= WHAT YOU NEED TO DO =
Show each line of the material below that contains the word "this". Case counts.

= MATERIAL FOR THE TASK =
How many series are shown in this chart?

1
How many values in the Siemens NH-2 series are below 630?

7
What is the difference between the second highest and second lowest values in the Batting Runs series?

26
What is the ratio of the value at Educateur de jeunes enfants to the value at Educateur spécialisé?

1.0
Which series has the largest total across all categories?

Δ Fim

* * *

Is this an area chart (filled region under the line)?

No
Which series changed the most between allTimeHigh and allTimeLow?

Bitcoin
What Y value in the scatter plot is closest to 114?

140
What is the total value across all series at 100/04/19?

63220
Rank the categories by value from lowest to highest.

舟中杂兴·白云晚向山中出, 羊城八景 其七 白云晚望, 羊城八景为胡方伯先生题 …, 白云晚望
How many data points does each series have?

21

= EXERCISE OUTPUT =
How many series are shown in this chart?
Is this an area chart (filled region under the line)?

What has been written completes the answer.